- **PROBLEM TO SOLVE**
The answer must consist of every line below containing "doctor".

- **Source texts of formatted documents**

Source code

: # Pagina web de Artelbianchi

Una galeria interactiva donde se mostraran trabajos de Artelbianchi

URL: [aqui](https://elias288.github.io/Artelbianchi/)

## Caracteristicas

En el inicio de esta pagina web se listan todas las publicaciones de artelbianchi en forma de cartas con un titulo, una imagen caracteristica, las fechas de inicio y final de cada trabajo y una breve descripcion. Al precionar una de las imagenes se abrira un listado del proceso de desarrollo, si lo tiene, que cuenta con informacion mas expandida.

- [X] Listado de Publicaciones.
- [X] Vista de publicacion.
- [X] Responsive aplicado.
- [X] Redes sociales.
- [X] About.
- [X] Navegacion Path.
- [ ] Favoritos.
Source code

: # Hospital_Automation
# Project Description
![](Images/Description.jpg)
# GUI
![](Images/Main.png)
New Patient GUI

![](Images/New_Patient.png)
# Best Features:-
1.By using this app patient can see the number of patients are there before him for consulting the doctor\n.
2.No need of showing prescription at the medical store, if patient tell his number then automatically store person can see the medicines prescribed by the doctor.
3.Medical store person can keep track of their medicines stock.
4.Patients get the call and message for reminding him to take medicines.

- **OUTPUT OF THE TASK**
1.By using this app patient can see the number of patients are there before him for consulting the doctor\n.
2.No need of showing prescription at the medical store, if patient tell his number then automatically store person can see the medicines prescribed by the doctor.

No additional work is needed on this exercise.